Elle affirme avoir constaté « des mesures positives limitées sous Ndayishimiye ».

« Les autorités burundaises ont levé certaines suspensions imposées à des médias et à la société civile et remis en liberté plusieurs défenseurs des droits humains et journalistes. Mais si le gouvernement est sincère dans ses intentions affichées de mettre en œuvre des réformes et d’améliorer son image, il doit aller beaucoup plus loin », poursuit Human Rights Watch.

Elle donne l’exemple de l’avocat et ancien défenseur des droits humains Tony Germain Nkina, qui a été arrêté en octobre 2020 et qui, selon elle, reste injustement emprisonné.

« Malgré l’absence de preuves crédibles présentées par l’accusation, il a été reconnu coupable de collaboration avec un groupe rebelle burundais opérationnel en République démocratique du Congo, qui est accusé d’attaques au Burundi », explique-t-elle.

De la répression

HRW rapporte que la répression exercée par le gouvernement se poursuit, et que son dernier rapport fait état de nouveaux meurtres, disparitions, détentions arbitraires et actes de torture à l’encontre d’opposants présumés au gouvernement, et le système judiciaire qui n’est pas indépendant.

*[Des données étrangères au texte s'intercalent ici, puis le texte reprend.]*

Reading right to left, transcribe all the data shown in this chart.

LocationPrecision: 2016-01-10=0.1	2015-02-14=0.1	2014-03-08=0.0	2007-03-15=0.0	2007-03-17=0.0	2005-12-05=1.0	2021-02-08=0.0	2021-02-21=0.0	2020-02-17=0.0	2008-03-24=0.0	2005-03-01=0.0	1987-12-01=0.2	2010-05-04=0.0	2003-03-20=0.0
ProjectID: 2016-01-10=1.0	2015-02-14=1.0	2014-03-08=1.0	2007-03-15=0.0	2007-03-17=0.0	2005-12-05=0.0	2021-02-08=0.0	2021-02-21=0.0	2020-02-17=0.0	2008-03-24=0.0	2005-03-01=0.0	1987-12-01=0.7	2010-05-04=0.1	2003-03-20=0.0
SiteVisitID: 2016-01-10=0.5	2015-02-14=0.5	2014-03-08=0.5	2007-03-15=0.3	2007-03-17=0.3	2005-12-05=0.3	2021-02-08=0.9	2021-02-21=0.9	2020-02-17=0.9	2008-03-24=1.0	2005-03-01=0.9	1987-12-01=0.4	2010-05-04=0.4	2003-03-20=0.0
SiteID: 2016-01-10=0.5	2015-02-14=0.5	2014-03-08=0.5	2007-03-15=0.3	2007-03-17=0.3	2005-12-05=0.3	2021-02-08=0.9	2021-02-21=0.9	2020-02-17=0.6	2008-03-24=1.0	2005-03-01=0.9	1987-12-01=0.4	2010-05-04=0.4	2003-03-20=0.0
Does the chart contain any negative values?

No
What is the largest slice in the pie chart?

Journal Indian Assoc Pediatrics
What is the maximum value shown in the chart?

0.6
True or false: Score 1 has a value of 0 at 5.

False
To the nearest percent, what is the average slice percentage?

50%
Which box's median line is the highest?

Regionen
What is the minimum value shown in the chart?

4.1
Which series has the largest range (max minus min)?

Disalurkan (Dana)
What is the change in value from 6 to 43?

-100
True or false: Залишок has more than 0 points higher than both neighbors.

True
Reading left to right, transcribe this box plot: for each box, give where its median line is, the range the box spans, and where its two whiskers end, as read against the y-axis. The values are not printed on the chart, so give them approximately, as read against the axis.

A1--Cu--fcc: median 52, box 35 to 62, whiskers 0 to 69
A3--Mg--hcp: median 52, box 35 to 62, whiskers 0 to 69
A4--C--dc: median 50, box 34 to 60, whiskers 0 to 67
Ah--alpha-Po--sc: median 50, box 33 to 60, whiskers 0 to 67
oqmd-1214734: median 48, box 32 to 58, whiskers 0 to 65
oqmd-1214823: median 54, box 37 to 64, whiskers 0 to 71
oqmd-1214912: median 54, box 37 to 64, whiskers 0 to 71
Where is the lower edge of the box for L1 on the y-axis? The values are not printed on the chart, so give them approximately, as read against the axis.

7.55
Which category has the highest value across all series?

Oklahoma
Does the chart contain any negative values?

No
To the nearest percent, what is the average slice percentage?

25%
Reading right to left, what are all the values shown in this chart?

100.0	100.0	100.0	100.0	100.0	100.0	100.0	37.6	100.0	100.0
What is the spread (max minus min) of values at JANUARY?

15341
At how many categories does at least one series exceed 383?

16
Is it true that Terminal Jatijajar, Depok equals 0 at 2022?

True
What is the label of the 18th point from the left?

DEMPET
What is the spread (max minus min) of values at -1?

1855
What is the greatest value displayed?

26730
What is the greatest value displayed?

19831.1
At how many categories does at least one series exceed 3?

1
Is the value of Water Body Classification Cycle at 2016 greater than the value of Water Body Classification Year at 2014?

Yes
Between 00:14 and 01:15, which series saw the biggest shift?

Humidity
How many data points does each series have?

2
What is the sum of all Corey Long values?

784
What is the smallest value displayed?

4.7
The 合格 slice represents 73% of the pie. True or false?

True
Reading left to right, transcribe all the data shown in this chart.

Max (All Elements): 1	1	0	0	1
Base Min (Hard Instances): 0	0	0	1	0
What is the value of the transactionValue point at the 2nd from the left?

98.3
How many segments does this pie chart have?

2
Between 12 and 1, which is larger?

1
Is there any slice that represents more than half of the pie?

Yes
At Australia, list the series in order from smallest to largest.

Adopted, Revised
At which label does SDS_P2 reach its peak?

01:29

« Un cas flagrant concerne huit Burundais qui ont été détenus en secret et torturés en Tanzanie. Lorsque la Tanzanie a renvoyé de force ces réfugiés, les autorités burundaises les ont jugés pour participation à des bandes armées. Bien qu’un juge burundais ait déclaré que l’affaire était politique et qu’ils aient été acquittés de tous les chefs d’accusation…, six d’entre eux restent incarcérés », donne-t-elle pour exemple.

Elle trouve qu’il est temps que les autorités burundaises passent de la parole aux actes, en donnant accès au Rapporteur spécial, et en libérant toutes les personnes injustement emprisonnées, en arrêtant les auteurs de violations des droits humains et en ouvrant des poursuites à leur encontre.

Les autorités burundaises ont toujours qualifié les rapports de Human Rights Watch de « rumeurs sans fondement produits dans le but de ternir l’image du Burundi ».

Et depuis la crise burundaise déclenchée par un autre mandat controversé de feu président Pierre Nkurunziza en 2015, elle est parmi les organisations qui ne peuvent pas avoir accès au territoire burundais.